For the first time since its completion in 1983, one of Australia’s most architecturally significant homes is available to buy. The Ball-Eastaway House, designed by Pritzker Prize-winning architect Glenn Murcutt, has been listed with Modern House at a guide price of AUD 2.4 to 2.6 million, an extraordinary opportunity to own a piece of living architectural history.
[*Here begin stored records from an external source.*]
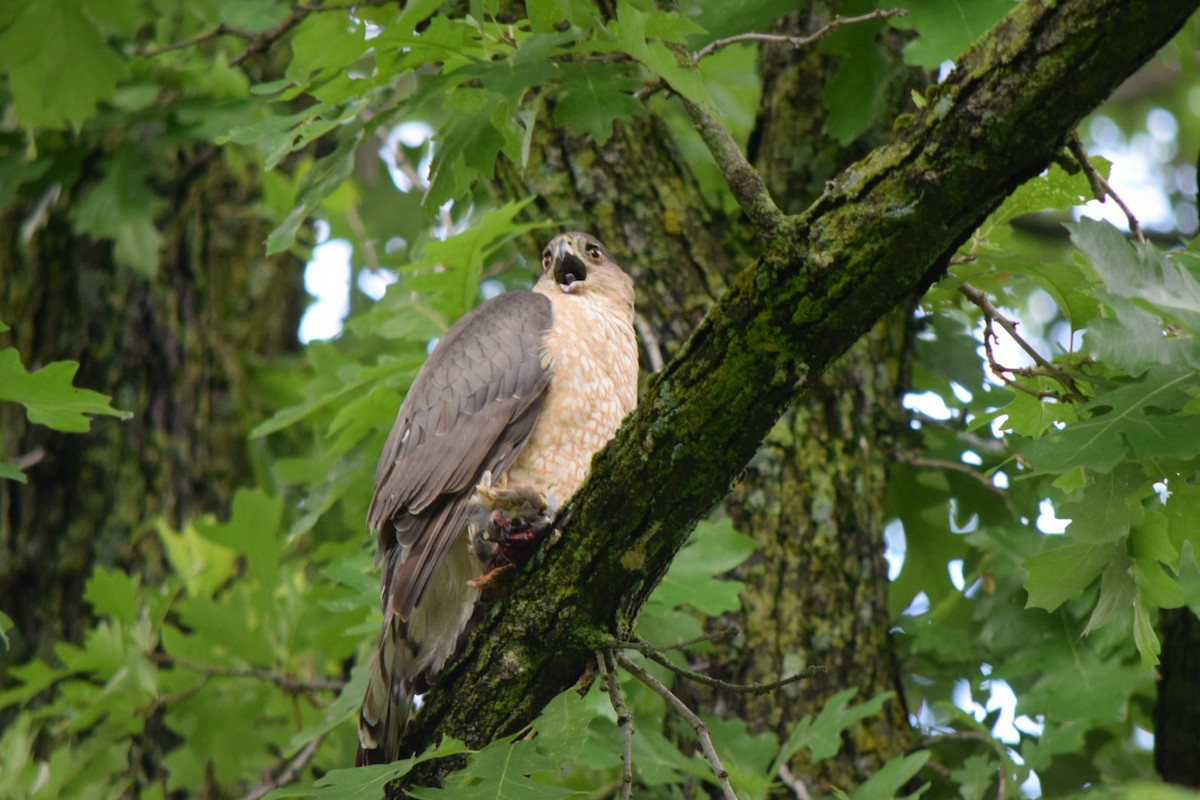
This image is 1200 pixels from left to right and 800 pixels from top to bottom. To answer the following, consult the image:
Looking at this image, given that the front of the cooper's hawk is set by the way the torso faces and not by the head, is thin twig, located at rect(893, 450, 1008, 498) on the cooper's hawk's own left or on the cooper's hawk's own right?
on the cooper's hawk's own left

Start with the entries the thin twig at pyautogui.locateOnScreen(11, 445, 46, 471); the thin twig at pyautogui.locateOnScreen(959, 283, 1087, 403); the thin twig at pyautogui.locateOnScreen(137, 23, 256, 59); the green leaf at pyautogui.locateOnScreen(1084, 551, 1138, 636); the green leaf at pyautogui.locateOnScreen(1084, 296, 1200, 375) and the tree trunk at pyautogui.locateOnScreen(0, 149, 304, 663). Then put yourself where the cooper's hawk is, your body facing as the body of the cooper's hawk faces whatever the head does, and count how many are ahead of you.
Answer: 3

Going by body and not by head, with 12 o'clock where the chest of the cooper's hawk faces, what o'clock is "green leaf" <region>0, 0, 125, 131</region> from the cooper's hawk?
The green leaf is roughly at 5 o'clock from the cooper's hawk.

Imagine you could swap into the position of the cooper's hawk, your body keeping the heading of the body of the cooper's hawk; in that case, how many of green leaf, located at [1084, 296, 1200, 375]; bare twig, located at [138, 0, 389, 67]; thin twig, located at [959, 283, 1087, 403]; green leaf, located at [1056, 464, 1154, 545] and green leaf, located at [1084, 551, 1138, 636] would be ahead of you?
4

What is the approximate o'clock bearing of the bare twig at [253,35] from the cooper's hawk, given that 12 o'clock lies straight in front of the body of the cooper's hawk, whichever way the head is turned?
The bare twig is roughly at 6 o'clock from the cooper's hawk.

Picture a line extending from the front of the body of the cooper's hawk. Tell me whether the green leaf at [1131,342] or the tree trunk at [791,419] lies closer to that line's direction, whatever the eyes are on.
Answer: the green leaf

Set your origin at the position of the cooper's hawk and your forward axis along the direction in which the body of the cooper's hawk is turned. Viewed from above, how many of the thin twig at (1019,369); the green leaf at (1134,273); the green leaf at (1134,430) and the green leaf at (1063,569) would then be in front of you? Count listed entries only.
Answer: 4

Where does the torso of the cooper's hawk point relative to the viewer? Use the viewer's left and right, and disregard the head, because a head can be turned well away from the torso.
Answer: facing the viewer and to the right of the viewer

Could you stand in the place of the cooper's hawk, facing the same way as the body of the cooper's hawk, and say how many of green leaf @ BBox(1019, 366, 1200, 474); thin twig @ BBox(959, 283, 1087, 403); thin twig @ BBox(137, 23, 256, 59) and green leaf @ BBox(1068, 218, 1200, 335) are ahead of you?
3

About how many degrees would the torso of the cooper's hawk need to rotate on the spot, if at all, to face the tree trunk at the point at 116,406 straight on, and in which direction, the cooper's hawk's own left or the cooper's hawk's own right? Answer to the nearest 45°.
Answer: approximately 180°

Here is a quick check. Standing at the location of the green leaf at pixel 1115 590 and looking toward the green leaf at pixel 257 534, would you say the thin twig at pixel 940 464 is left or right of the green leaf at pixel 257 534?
right
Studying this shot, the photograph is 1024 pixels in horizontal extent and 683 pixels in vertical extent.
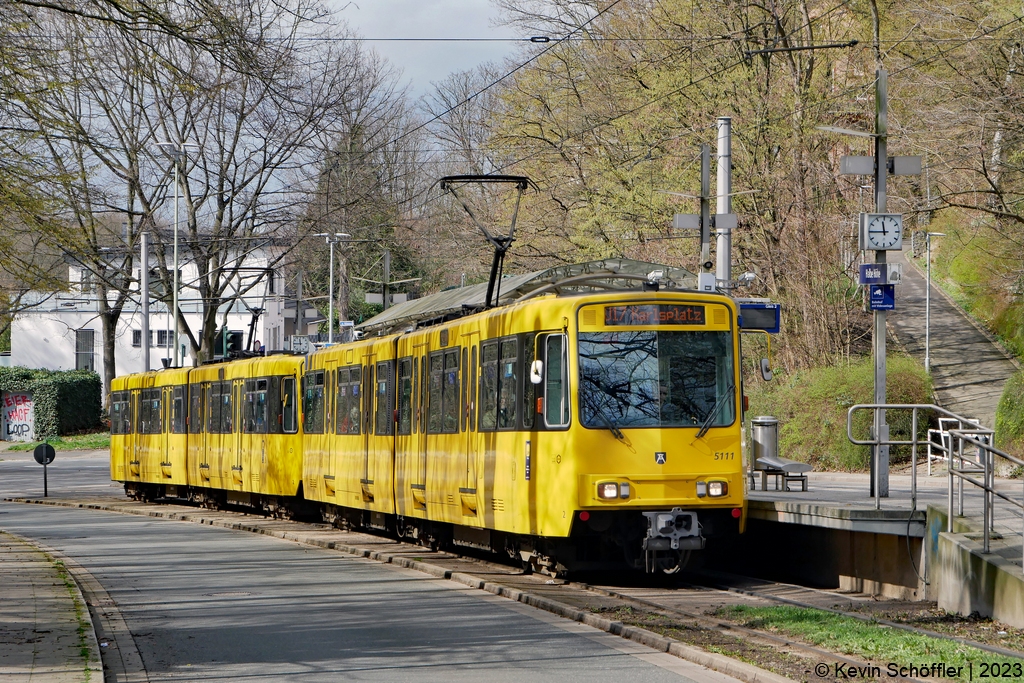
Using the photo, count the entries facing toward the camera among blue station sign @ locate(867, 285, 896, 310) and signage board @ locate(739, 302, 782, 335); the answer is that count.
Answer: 2

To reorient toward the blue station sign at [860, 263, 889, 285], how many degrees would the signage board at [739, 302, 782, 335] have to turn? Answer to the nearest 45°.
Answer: approximately 90° to its left

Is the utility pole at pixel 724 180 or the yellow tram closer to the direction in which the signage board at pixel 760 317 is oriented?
the yellow tram

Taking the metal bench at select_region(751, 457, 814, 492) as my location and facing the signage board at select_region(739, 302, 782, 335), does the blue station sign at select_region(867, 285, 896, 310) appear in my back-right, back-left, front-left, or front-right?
back-right

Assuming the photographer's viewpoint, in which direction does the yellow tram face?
facing the viewer and to the right of the viewer

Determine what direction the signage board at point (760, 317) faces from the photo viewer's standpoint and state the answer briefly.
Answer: facing the viewer

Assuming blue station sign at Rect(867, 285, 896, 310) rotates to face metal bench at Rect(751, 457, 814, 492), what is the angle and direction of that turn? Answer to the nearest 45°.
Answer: approximately 135° to its right

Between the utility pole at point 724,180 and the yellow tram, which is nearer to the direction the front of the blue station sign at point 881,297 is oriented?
the yellow tram

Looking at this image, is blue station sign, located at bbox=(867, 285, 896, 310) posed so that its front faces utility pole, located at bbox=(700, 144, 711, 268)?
no

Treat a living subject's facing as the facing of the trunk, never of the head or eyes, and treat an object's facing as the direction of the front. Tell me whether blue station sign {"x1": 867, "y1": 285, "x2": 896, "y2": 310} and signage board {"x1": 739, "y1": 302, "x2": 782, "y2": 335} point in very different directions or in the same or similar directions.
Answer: same or similar directions

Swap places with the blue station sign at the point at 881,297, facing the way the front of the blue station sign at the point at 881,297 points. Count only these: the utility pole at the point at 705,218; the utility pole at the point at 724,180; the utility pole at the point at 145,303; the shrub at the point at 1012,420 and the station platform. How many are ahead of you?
1

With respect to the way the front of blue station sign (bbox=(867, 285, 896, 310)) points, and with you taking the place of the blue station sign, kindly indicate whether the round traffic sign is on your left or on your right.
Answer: on your right

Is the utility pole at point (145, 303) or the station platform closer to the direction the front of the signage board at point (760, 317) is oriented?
the station platform

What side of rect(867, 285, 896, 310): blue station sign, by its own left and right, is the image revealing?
front
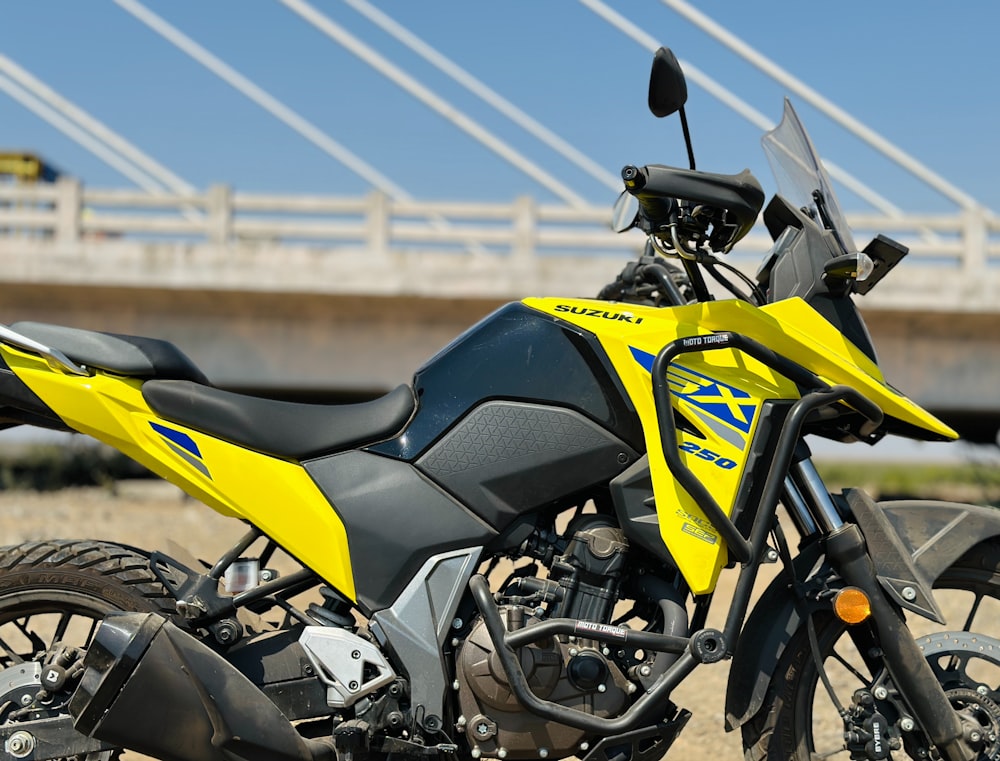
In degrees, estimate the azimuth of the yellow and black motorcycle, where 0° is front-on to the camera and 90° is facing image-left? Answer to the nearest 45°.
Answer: approximately 270°
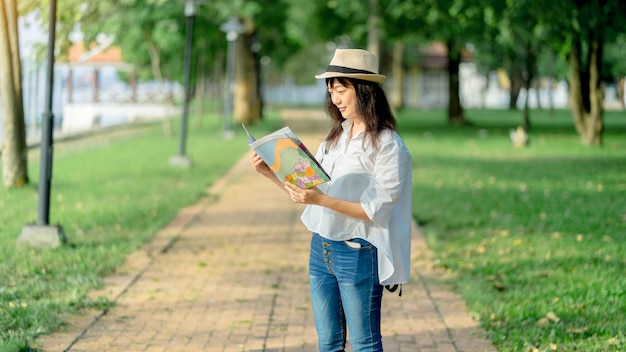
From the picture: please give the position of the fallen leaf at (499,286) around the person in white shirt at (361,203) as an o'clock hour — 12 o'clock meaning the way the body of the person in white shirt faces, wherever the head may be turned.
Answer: The fallen leaf is roughly at 5 o'clock from the person in white shirt.

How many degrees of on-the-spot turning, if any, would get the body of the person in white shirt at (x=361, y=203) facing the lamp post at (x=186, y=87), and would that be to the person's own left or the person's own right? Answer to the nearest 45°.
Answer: approximately 135° to the person's own right

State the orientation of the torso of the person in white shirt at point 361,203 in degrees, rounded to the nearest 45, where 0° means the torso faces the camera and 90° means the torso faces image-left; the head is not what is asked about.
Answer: approximately 45°

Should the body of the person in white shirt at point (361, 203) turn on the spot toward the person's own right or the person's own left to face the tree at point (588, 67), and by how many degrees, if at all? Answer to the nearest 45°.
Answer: approximately 135° to the person's own right

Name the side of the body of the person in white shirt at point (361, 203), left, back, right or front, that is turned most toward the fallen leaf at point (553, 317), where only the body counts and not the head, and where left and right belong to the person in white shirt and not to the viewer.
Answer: back

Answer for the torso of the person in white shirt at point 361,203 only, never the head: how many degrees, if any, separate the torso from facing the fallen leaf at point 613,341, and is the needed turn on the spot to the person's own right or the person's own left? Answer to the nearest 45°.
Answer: approximately 180°

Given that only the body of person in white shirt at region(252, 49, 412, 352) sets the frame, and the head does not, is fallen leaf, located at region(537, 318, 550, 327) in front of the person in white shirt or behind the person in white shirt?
behind
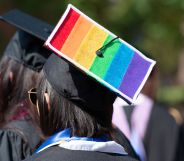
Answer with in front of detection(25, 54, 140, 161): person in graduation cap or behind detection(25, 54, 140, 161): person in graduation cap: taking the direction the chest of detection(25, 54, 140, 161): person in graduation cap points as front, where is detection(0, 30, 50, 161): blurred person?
in front

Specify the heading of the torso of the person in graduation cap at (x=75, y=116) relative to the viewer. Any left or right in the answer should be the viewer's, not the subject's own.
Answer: facing away from the viewer and to the left of the viewer

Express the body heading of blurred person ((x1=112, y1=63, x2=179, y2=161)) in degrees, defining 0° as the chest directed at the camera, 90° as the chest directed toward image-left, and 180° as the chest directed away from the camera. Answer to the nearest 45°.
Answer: approximately 45°

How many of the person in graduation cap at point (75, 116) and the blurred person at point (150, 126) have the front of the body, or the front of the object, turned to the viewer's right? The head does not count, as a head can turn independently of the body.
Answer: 0
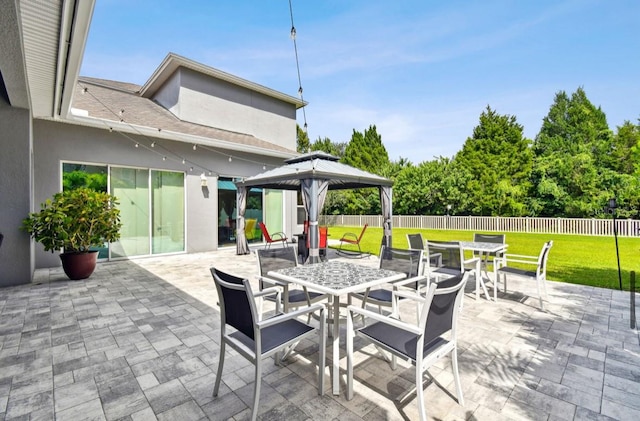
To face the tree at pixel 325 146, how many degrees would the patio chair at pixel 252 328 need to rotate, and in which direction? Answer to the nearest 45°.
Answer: approximately 45° to its left

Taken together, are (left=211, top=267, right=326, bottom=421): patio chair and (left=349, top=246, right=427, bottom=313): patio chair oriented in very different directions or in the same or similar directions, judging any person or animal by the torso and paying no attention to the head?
very different directions

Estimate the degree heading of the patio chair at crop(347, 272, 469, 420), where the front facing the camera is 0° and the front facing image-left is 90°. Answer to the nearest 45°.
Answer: approximately 135°

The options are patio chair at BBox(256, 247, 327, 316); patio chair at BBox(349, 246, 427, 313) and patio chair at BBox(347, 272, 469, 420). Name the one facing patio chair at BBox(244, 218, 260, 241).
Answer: patio chair at BBox(347, 272, 469, 420)

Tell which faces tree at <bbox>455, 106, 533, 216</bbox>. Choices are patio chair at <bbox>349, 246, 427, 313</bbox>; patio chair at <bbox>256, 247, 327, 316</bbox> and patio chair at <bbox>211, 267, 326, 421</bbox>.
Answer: patio chair at <bbox>211, 267, 326, 421</bbox>

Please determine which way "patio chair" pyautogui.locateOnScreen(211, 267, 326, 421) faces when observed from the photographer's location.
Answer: facing away from the viewer and to the right of the viewer

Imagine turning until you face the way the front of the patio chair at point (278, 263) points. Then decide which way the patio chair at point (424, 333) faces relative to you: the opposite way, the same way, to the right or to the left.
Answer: the opposite way

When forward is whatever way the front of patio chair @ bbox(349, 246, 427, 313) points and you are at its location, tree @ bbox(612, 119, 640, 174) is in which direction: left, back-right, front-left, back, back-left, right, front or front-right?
back

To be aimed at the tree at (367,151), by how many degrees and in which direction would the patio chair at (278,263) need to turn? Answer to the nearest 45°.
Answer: approximately 135° to its left

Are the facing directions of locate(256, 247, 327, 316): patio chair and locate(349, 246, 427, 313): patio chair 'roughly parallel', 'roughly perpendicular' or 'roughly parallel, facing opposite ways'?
roughly perpendicular

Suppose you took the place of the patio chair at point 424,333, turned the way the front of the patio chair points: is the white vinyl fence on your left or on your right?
on your right

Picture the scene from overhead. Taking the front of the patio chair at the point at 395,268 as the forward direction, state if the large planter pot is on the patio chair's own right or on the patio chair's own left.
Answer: on the patio chair's own right

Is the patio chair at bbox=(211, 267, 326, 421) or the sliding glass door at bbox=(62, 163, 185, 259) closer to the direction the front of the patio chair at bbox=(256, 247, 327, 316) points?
the patio chair

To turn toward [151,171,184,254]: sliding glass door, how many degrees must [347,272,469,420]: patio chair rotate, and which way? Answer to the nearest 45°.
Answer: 0° — it already faces it

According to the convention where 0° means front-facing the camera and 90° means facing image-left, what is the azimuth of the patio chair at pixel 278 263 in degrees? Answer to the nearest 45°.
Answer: approximately 315°
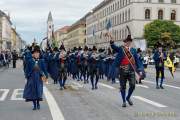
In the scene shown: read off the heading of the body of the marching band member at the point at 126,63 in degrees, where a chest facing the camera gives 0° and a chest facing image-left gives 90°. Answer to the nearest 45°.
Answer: approximately 0°

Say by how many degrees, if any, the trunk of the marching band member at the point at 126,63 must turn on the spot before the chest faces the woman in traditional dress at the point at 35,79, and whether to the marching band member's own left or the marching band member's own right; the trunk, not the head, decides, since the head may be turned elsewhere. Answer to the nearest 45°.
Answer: approximately 90° to the marching band member's own right

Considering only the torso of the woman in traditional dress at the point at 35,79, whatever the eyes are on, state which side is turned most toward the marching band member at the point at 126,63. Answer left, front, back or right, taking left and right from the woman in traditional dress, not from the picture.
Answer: left

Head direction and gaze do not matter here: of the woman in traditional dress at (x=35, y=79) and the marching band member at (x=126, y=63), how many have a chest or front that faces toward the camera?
2
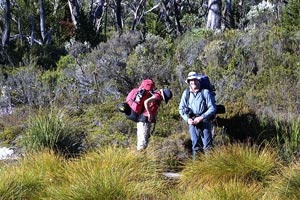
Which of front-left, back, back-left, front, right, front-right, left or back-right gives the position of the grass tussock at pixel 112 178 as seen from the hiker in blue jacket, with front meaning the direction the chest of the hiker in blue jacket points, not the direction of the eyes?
front-right

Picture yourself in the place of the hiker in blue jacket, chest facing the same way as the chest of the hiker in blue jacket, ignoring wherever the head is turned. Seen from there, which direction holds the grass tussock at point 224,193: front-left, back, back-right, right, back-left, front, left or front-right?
front

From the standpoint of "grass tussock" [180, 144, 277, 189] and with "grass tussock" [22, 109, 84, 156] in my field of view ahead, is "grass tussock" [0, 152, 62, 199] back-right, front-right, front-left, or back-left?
front-left

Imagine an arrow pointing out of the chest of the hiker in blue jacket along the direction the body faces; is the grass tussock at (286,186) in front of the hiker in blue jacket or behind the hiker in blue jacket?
in front

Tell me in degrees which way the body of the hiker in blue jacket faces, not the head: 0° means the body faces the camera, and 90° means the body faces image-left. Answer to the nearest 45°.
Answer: approximately 0°

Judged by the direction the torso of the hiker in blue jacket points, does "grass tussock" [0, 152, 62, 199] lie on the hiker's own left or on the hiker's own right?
on the hiker's own right

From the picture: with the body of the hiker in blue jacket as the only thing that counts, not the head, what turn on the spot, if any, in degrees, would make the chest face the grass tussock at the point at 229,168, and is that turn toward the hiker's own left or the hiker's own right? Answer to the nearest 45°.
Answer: approximately 45° to the hiker's own left

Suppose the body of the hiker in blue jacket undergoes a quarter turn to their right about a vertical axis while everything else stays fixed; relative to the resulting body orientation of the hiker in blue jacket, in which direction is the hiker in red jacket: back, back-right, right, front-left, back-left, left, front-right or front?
front
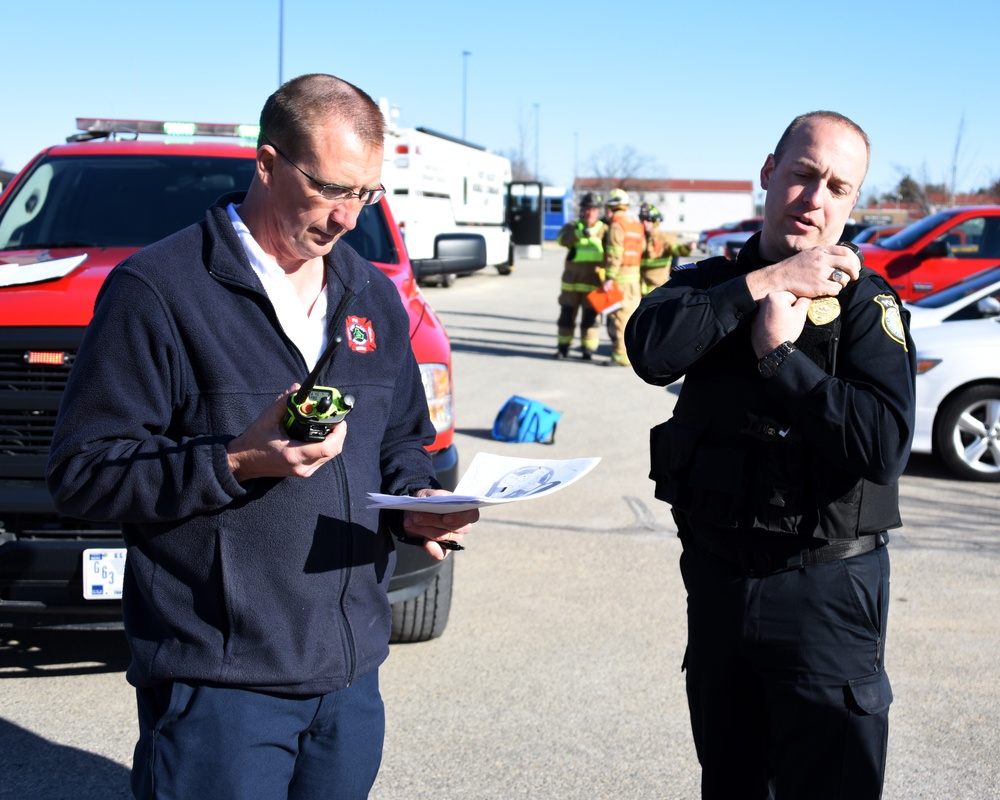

Set on 25 acres of dry sclerophyll forest in Glenorie, roughly an hour northwest of Sydney, the property feels worlds apart from the city it neighbours. The rugged site presented Murcutt with a natural rock ledge that became the building’s platform, and rather than taming the land, the architect worked with it. Not a single tree was removed during construction, a commitment that shaped every decision made from the ground up.
Designer: Glen Murcutt
The house sits elevated on slender steel pipe columns, its long, low form skimming the earth without disturbing it. Murcutt has long described this approach as “touching the earth lightly,” placing humanity within nature rather than above it. The exterior is clad in corrugated iron, marking the first time Murcutt used the material on a residential project, and its gently curved roofline reads almost like a topographical feature rather than a built structure.
Inside, the design is as considered as the form suggests. Aluminium shading devices and timber-lined interiors regulate heat and light throughout the seasons, while expansive north-facing glazed walls and skylights draw in the kind of soft, sustained light that painters depend on. The home was built specifically for abstract artists Sydney Ball and Lynne Eastaway, and their creative lives are woven into the architecture itself. Ball’s large-scale paintings run the length of an internal wall that forms the spine of the entire plan.
Behind that wall lies a concealed northwest verandah, originally conceived as a meditation space, and two generous studios where many of both artists’ most significant works were made. During a jury visit for the 1984 Wilkinson Award, which the house went on to win, the jury chair called it the most serene space he had ever encountered.
That quality of stillness hasn’t faded. The environmental intelligence built into the structure, passive ventilation, solar orientation, and minimal site intervention, was pioneering in the early 1980s and reads today as a quiet blueprint for how buildings should relate to the landscapes they occupy. The entire ten-hectare site has since been heritage listed, ensuring whatever comes next for the Ball-Eastaway House, its integrity remains protected.